Retirees seek alternatives on back of low interest

A growing number of retirees could shift their investment focus towards higher-risk holdings due to expectations of longer term low interest rates.

Retirees seek alternatives on back of low interest


The Bank of England’s February statement that interest rates were likely to remain low until the end of the decade could have a significant impact on retirees and others living off a fixed income, the group said. 
“Tired of their cash holdings making them, in effect, poorer over time, I fully expect more and more retirees will turn traditional investment thinking on its head.  An increasing number will, I believe, consider higher risk-higher return investment opportunities as part of a well-diversified portfolio in order to be able to fund the retirement they want to enjoy,” Nigel Green, CEO at the deVere Group, said.
He added: “Since Mr Carney’s unveiling of his forward guidance policy last summer, we have found there’s been a steady growth in the number of retired clients seeking to increase their holdings of higher risk-higher return investments, which could potentially enable them to maintain or enhance their spending power and lifestyles in retirement.  This trend’s momentum is, I believe, likely to build following the BoE governor’s latest longer-term forecast on interest rates.”

Perception of risk

But whether or not retirees will turn to higher-risk holdings depends on their perception of risk, according to Adrian Lowcock, senior investment manager at Hargreaves Lansdown.
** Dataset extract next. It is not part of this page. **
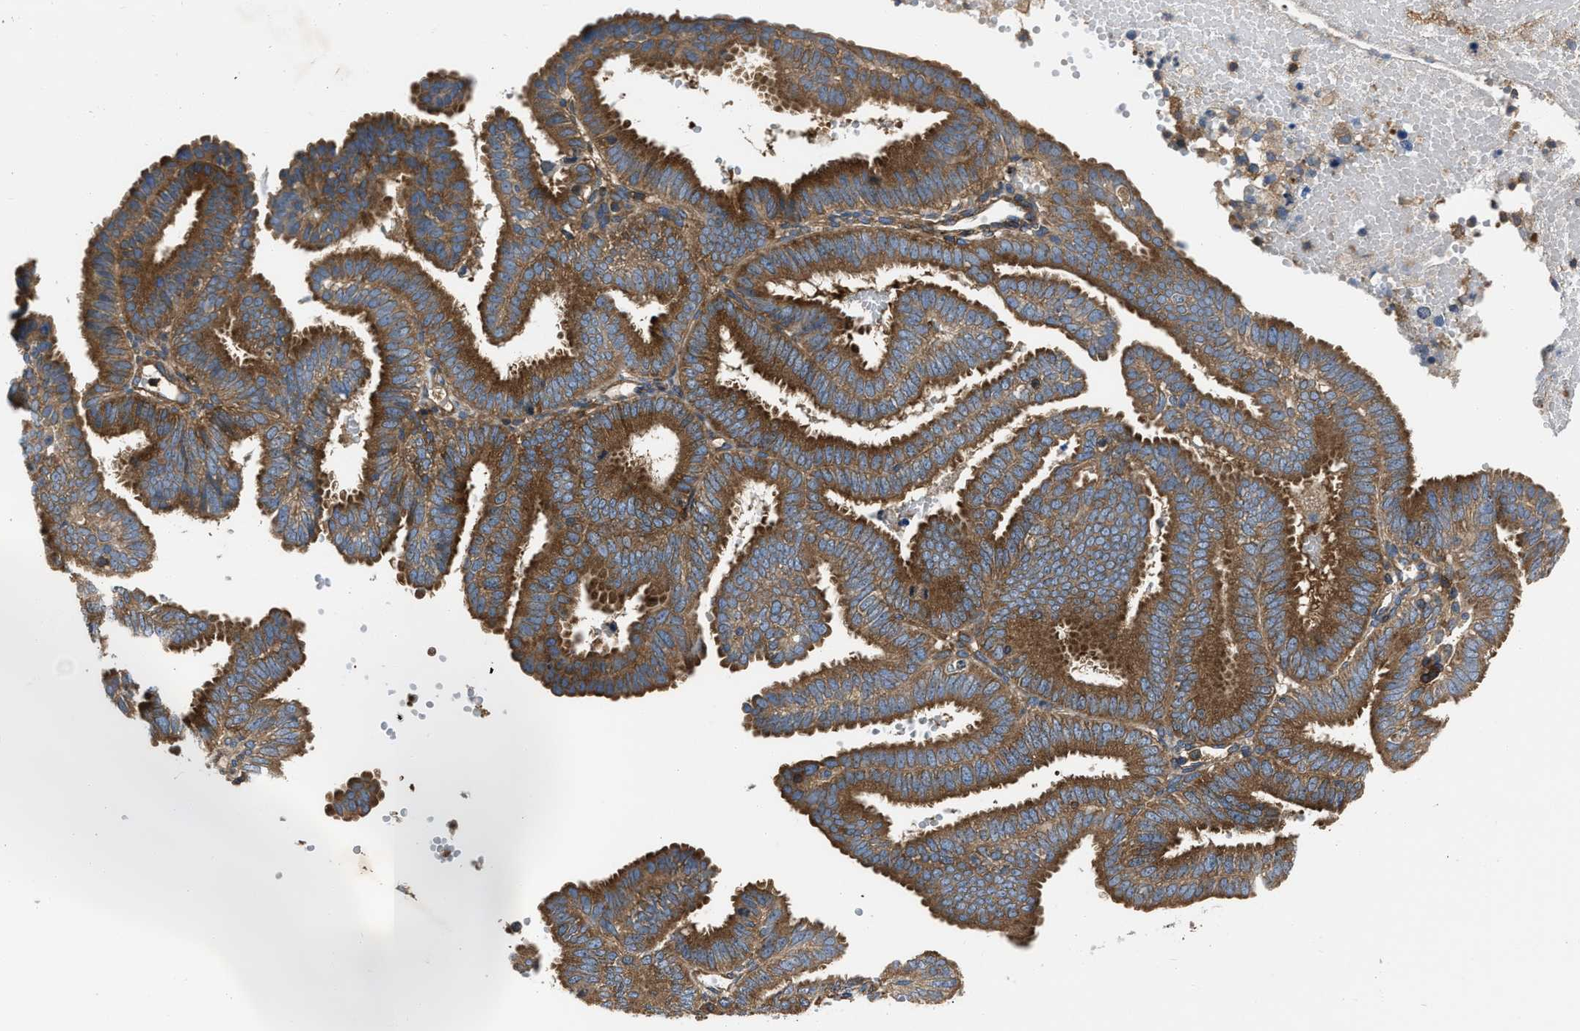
{"staining": {"intensity": "moderate", "quantity": ">75%", "location": "cytoplasmic/membranous"}, "tissue": "endometrial cancer", "cell_type": "Tumor cells", "image_type": "cancer", "snomed": [{"axis": "morphology", "description": "Adenocarcinoma, NOS"}, {"axis": "topography", "description": "Endometrium"}], "caption": "IHC (DAB (3,3'-diaminobenzidine)) staining of human endometrial cancer demonstrates moderate cytoplasmic/membranous protein positivity in about >75% of tumor cells. The staining was performed using DAB (3,3'-diaminobenzidine), with brown indicating positive protein expression. Nuclei are stained blue with hematoxylin.", "gene": "YARS1", "patient": {"sex": "female", "age": 58}}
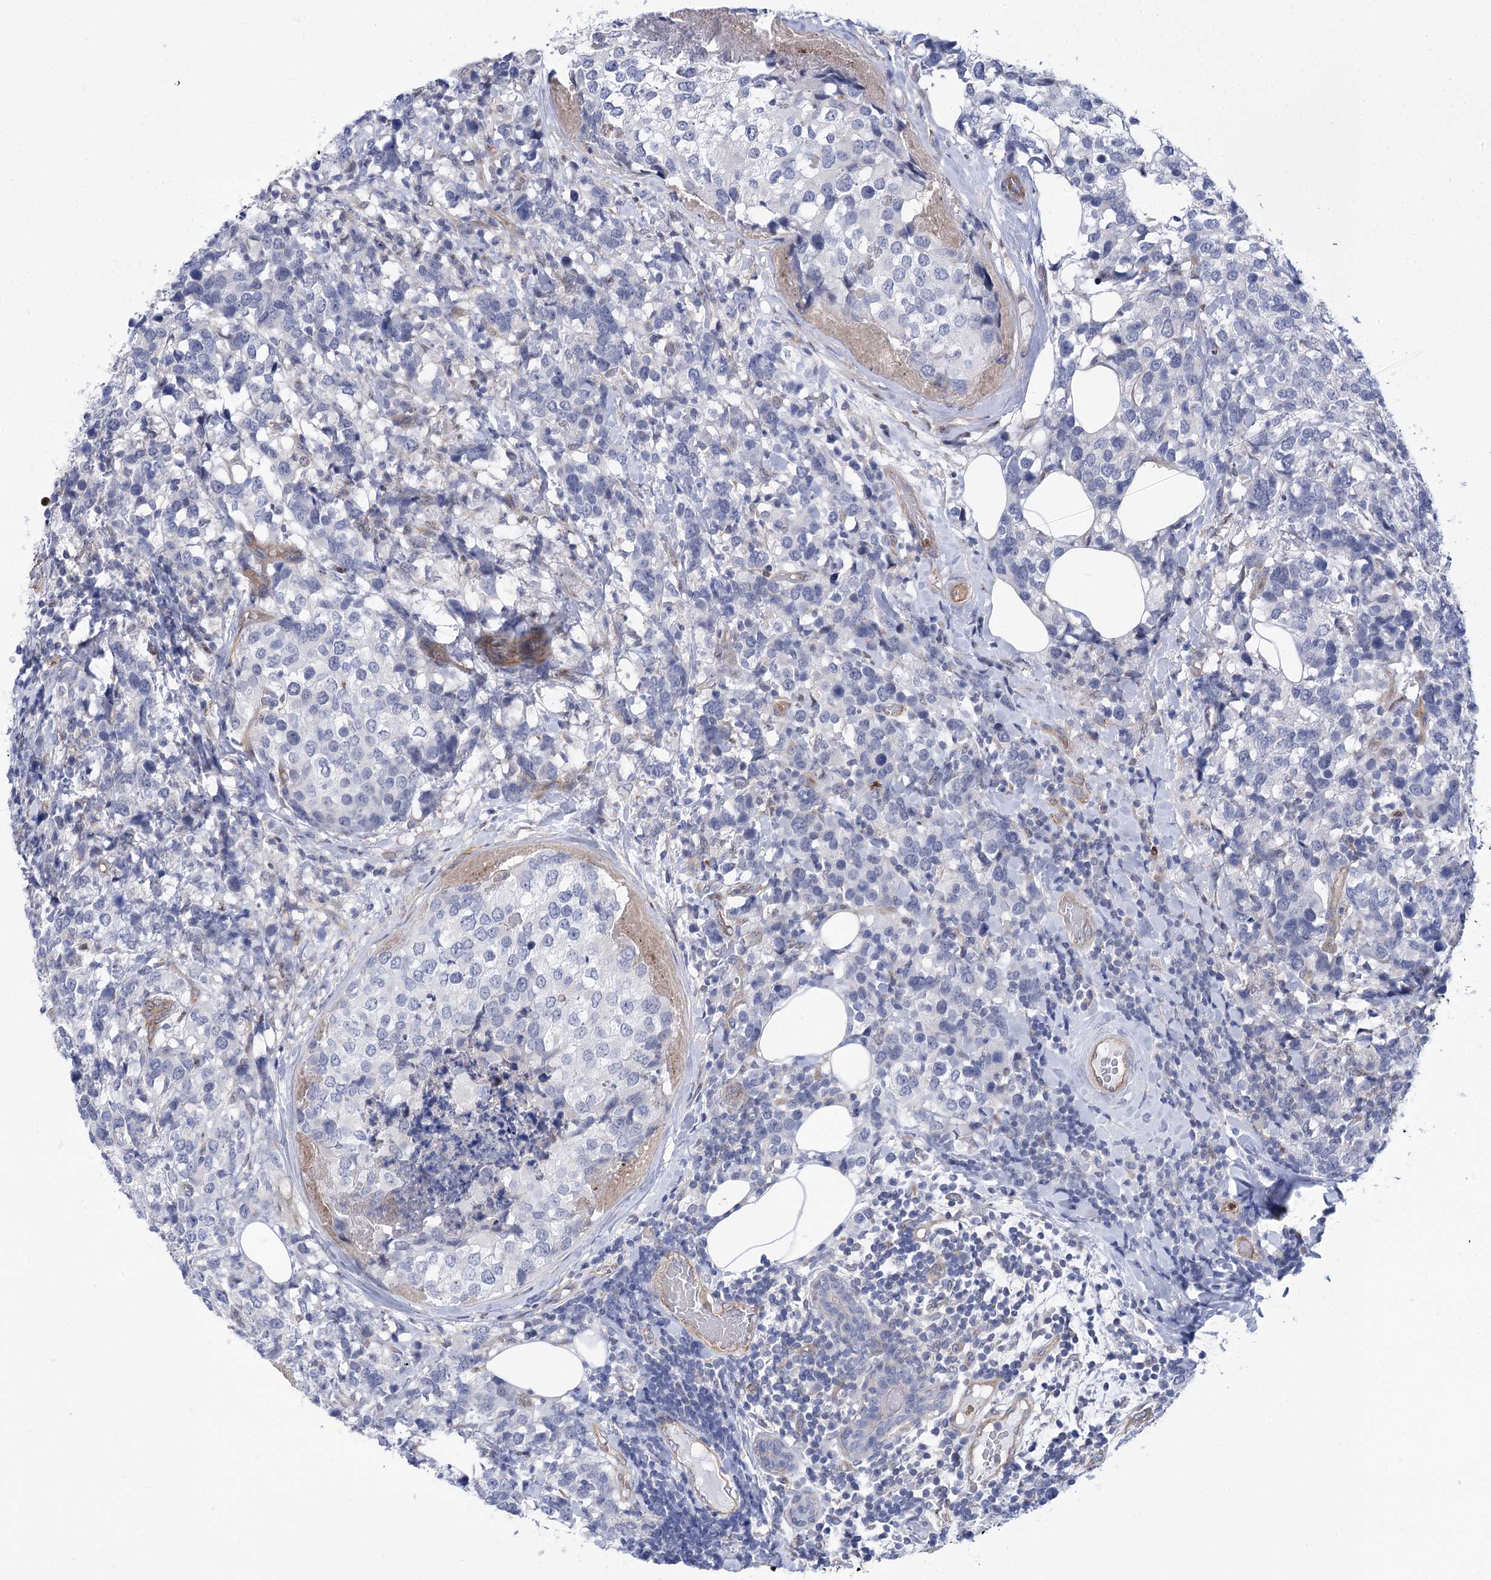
{"staining": {"intensity": "negative", "quantity": "none", "location": "none"}, "tissue": "breast cancer", "cell_type": "Tumor cells", "image_type": "cancer", "snomed": [{"axis": "morphology", "description": "Lobular carcinoma"}, {"axis": "topography", "description": "Breast"}], "caption": "Tumor cells are negative for brown protein staining in breast cancer (lobular carcinoma). (Stains: DAB immunohistochemistry with hematoxylin counter stain, Microscopy: brightfield microscopy at high magnification).", "gene": "THAP6", "patient": {"sex": "female", "age": 59}}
Perception of risk changes and can be different from actual risk.

Lowcock said after gilt yields plummeted in 2012, they were now at around 3% with a current inflation rate of around 2%. This was an example of how low-risk expectations change, he said. Guaranteed losses from fixed income and cash is not necessarily a bigger risk but also not a much better investment alternative.

Going forward, investors need to fully appreciate the investments they are dealing with and the associated bigger risk.

"It requires education and understanding to know how equities behave in the short-term,” Lowcock added.